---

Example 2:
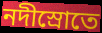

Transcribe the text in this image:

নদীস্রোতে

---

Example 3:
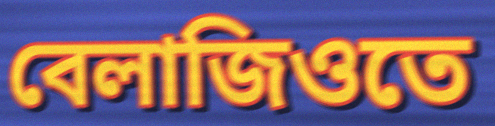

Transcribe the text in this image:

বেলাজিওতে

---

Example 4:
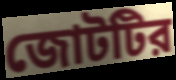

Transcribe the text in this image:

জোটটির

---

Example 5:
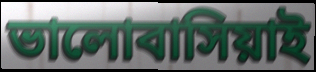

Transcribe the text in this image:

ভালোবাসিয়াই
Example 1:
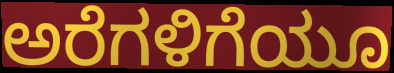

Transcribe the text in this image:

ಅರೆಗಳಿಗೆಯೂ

==

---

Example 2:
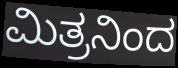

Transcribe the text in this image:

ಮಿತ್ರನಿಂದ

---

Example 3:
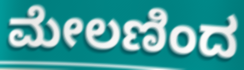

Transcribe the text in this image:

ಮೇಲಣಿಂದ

### Short problem
Report how many lines of the data above contain the string "Example", treating uppercase and lowercase letters as distinct, and give only that number.

### Correct result
7